Somewhere around five years ago, the landscape of Ad:Tech looked quite different. As we’ve certainly remarked on many times before, during the early 2000’s, search management companies and the Tier 2,3, and 4 search engines seemed to own much of the of the tradeshow floor. These were entities that focused on helping advertisers get their message into the next frontier of online advertising, search. At that time, Google existed as a consumer destination site but didn’t have an advertising program. Hard to believe but most of the companies either focused on paid inclusion instead of paid search; those that did focus on paid search had straightforward applications that catered to getting advertisers a certain position. They ranked among only a handful that made the paid search landscape their core business, and it made sense because the paid search landscape encompassed many consumer facing brands but only Overture when it came to real distribution. That certainly started to change as Google showed that another company could enter the arena and build an advertiser base, which included in the presentation ranks a din of companies to help manage rank across them.

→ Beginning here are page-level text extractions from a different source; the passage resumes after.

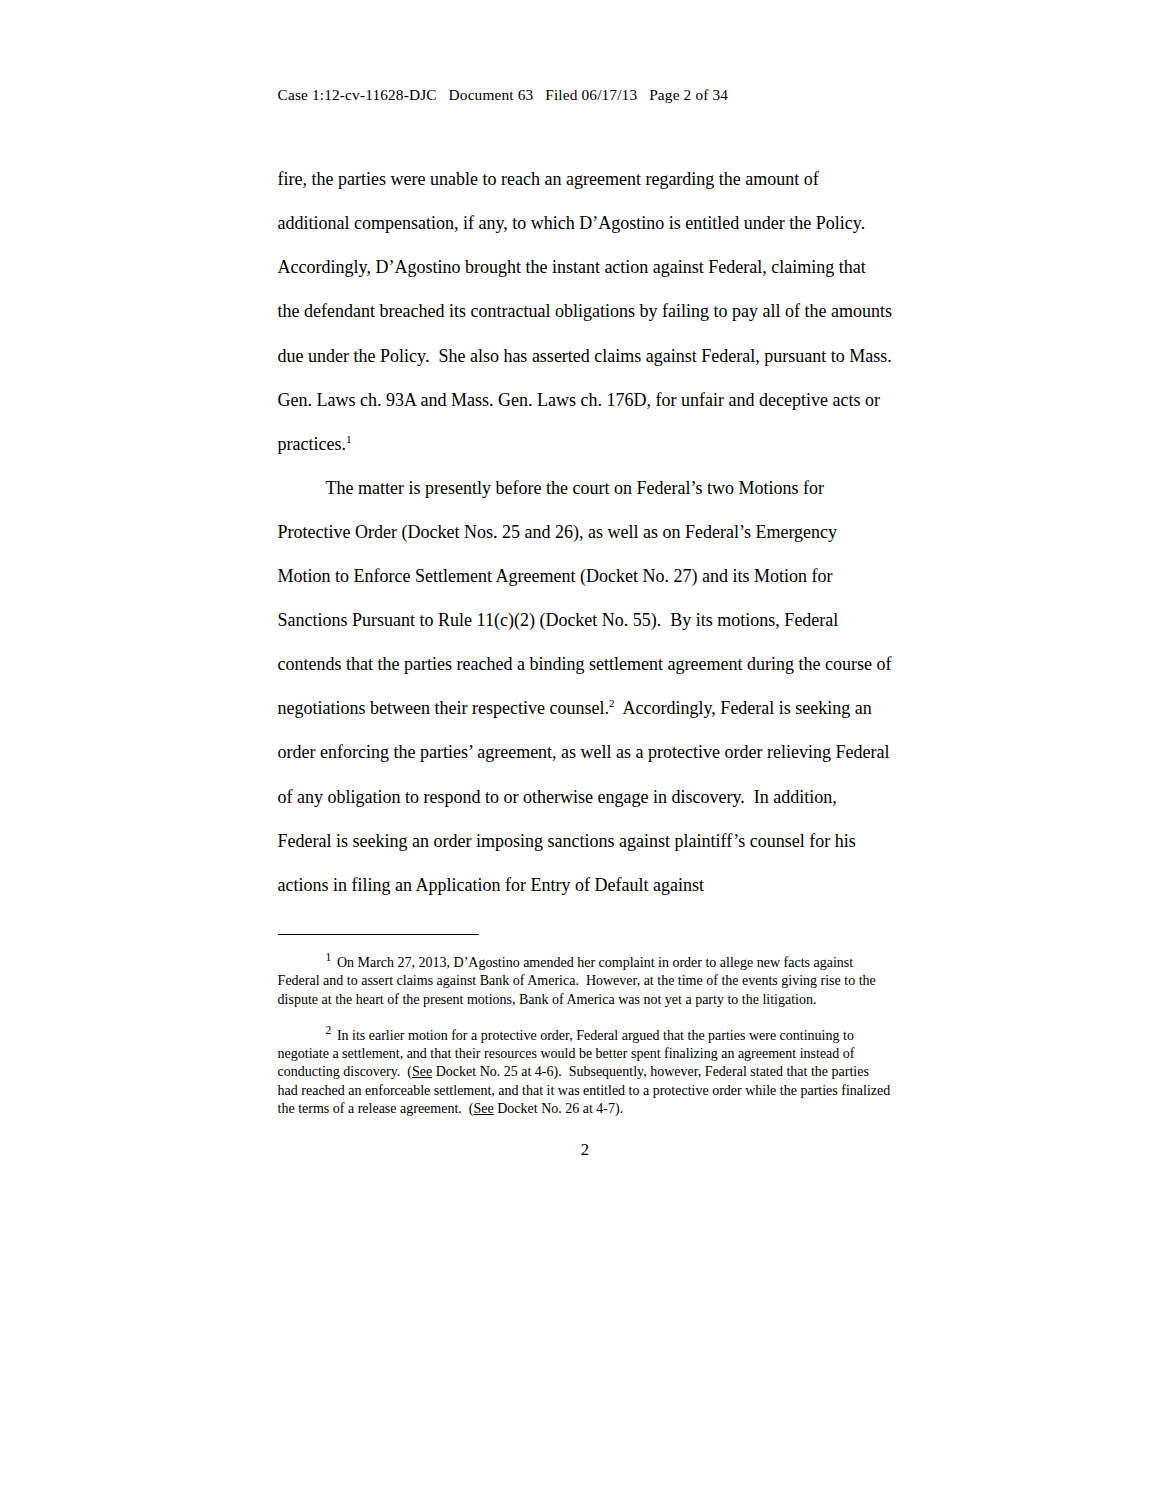Case 1:12-cv-11628-DJC Document 63 Filed 06/17/13 Page 2 of 34
fire, the parties were unable to reach an agreement regarding the amount of additional compensation, if any, to which D’Agostino is entitled under the Policy. Accordingly, D’Agostino brought the instant action against Federal, claiming that the defendant breached its contractual obligations by failing to pay all of the amounts due under the Policy. She also has asserted claims against Federal, pursuant to Mass. Gen. Laws ch. 93A and Mass. Gen. Laws ch. 176D, for unfair and deceptive acts or practices.1
The matter is presently before the court on Federal’s two Motions for Protective Order (Docket Nos. 25 and 26), as well as on Federal’s Emergency Motion to Enforce Settlement Agreement (Docket No. 27) and its Motion for Sanctions Pursuant to Rule 11(c)(2) (Docket No. 55). By its motions, Federal contends that the parties reached a binding settlement agreement during the course of negotiations between their respective counsel.2 Accordingly, Federal is seeking an order enforcing the parties’ agreement, as well as a protective order relieving Federal of any obligation to respond to or otherwise engage in discovery. In addition, Federal is seeking an order imposing sanctions against plaintiff’s counsel for his actions in filing an Application for Entry of Default against
1 On March 27, 2013, D’Agostino amended her complaint in order to allege new facts against Federal and to assert claims against Bank of America. However, at the time of the events giving rise to the dispute at the heart of the present motions, Bank of America was not yet a party to the litigation.
2 In its earlier motion for a protective order, Federal argued that the parties were continuing to negotiate a settlement, and that their resources would be better spent finalizing an agreement instead of conducting discovery. (See Docket No. 25 at 4-6). Subsequently, however, Federal stated that the parties had reached an enforceable settlement, and that it was entitled to a protective order while the parties finalized the terms of a release agreement. (See Docket No. 26 at 4-7).
2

This is old news now, but Google single-handedly altered the landscape of Internet advertising, from cleaning up the glut of companies focusing on position to paving the way for Bubble 1.0 models, i.e. focusing on users not money. With Google’s AdSense, along with equal change in the hard costs to run a site, it seemed that anyone could make enough money if they had enough users. Just because a site has some users doesn’t mean that it has a clear value to advertisers. Walking around Ad:Tech this year, it seemed that the number of performance based companies popped up in response to the ambiguity from the user-only sites. Not only that, but it seems that the performance-focused companies serve another purpose as well, to provide an alternative to the ever competitive and confusing landscape of search. In some ways, it feels like today’s CPA networks are 2002’s search placement – both paid inclusion and sponsored listing – alternatives. What it means is that they are focused on the right thing but that when we walk the show floor three years from now, only a handful will still exist in the form they are today.